It's not always easy to do it alone.
Rockport executives learned this hard lesson before the company ended up in the bankruptcy court today.
In a region full of footwear brands, Rockport remains one of the landmarks of Greater Boston, with a reputation for comfortable clothing and casual shoes, honed with an athletic sensibility. Addidas swallowed Rockport in early 2006 as part of its acquisition of Reebok, but the adjustment was never right for the German giant. A spin-off into a New Balance subsidiary in 201
But the decision of the company was, as it turned out, a complicated one. Rockport was unable to part with the Adidas logistics network by November last year. Two years are too long to stay connected in this way.

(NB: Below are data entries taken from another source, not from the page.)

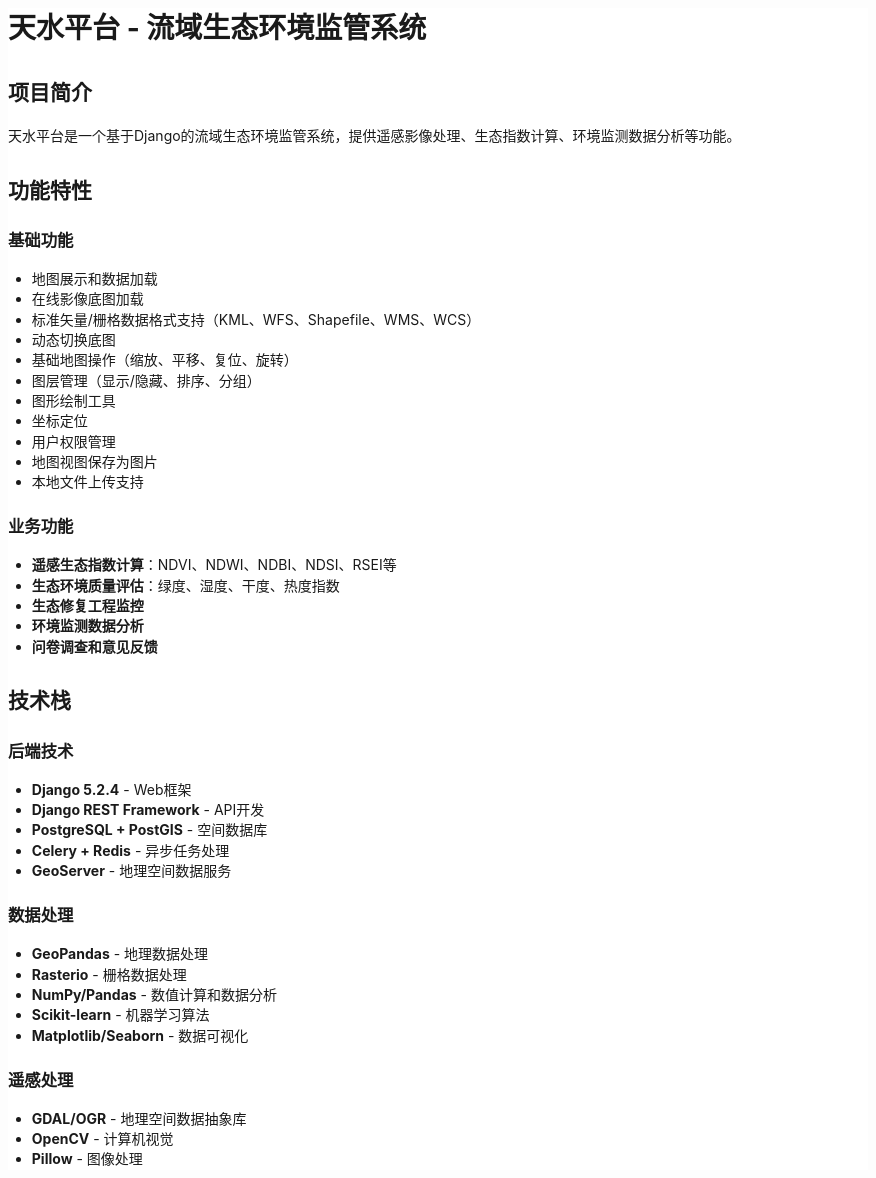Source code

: # 天水平台 - 流域生态环境监管系统

## 项目简介

天水平台是一个基于Django的流域生态环境监管系统，提供遥感影像处理、生态指数计算、环境监测数据分析等功能。

## 功能特性

### 基础功能
- 地图展示和数据加载
- 在线影像底图加载
- 标准矢量/栅格数据格式支持（KML、WFS、Shapefile、WMS、WCS）
- 动态切换底图
- 基础地图操作（缩放、平移、复位、旋转）
- 图层管理（显示/隐藏、排序、分组）
- 图形绘制工具
- 坐标定位
- 用户权限管理
- 地图视图保存为图片
- 本地文件上传支持

### 业务功能
- **遥感生态指数计算**：NDVI、NDWI、NDBI、NDSI、RSEI等
- **生态环境质量评估**：绿度、湿度、干度、热度指数
- **生态修复工程监控**
- **环境监测数据分析**
- **问卷调查和意见反馈**

## 技术栈

### 后端技术
- **Django 5.2.4** - Web框架
- **Django REST Framework** - API开发
- **PostgreSQL + PostGIS** - 空间数据库
- **Celery + Redis** - 异步任务处理
- **GeoServer** - 地理空间数据服务

### 数据处理
- **GeoPandas** - 地理数据处理
- **Rasterio** - 栅格数据处理
- **NumPy/Pandas** - 数值计算和数据分析
- **Scikit-learn** - 机器学习算法
- **Matplotlib/Seaborn** - 数据可视化

### 遥感处理
- **GDAL/OGR** - 地理空间数据抽象库
- **OpenCV** - 计算机视觉
- **Pillow** - 图像处理

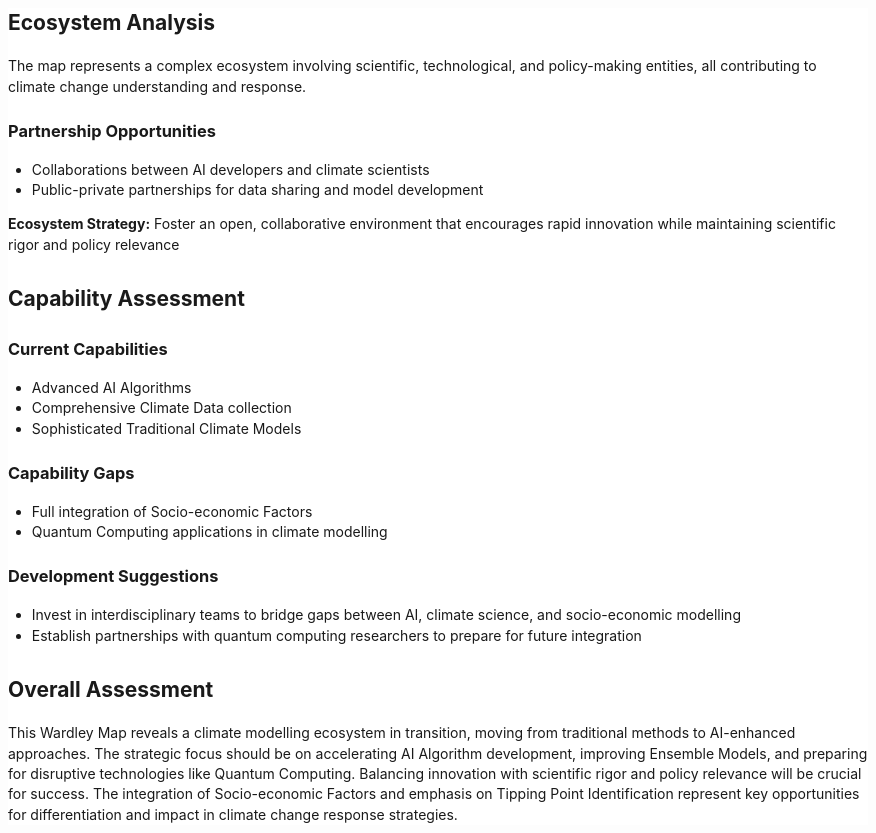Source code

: ## Ecosystem Analysis

The map represents a complex ecosystem involving scientific, technological, and policy-making entities, all contributing to climate change understanding and response.

### Partnership Opportunities
- Collaborations between AI developers and climate scientists
- Public-private partnerships for data sharing and model development

**Ecosystem Strategy:** Foster an open, collaborative environment that encourages rapid innovation while maintaining scientific rigor and policy relevance

## Capability Assessment

### Current Capabilities
- Advanced AI Algorithms
- Comprehensive Climate Data collection
- Sophisticated Traditional Climate Models

### Capability Gaps
- Full integration of Socio-economic Factors
- Quantum Computing applications in climate modelling

### Development Suggestions
- Invest in interdisciplinary teams to bridge gaps between AI, climate science, and socio-economic modelling
- Establish partnerships with quantum computing researchers to prepare for future integration

## Overall Assessment

This Wardley Map reveals a climate modelling ecosystem in transition, moving from traditional methods to AI-enhanced approaches. The strategic focus should be on accelerating AI Algorithm development, improving Ensemble Models, and preparing for disruptive technologies like Quantum Computing. Balancing innovation with scientific rigor and policy relevance will be crucial for success. The integration of Socio-economic Factors and emphasis on Tipping Point Identification represent key opportunities for differentiation and impact in climate change response strategies.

Building a new distribution network turned out to be far more costly than expected for Rockport as a smaller, independent company. Aggravating circumstances: Three factories operated by overseas suppliers closed in 2016, disrupting Rockport's supply chain and delaying many deliveries. Then Rockport struggled with an important distribution partner. More unforeseen expenses
The New Balance subsidiary and its private equity partner Berkshire Partners quietly sold Rockport to the bondholders last fall. They do not want to keep the company and are quickly looking for new owners. CharlesBank Capital Partners, another PE company, won the subsequent tender with a bid of $ 150 million in cash. But others have the opportunity to strengthen the offer of Charles Bank. The final deal will require the approval of the bankruptcy court.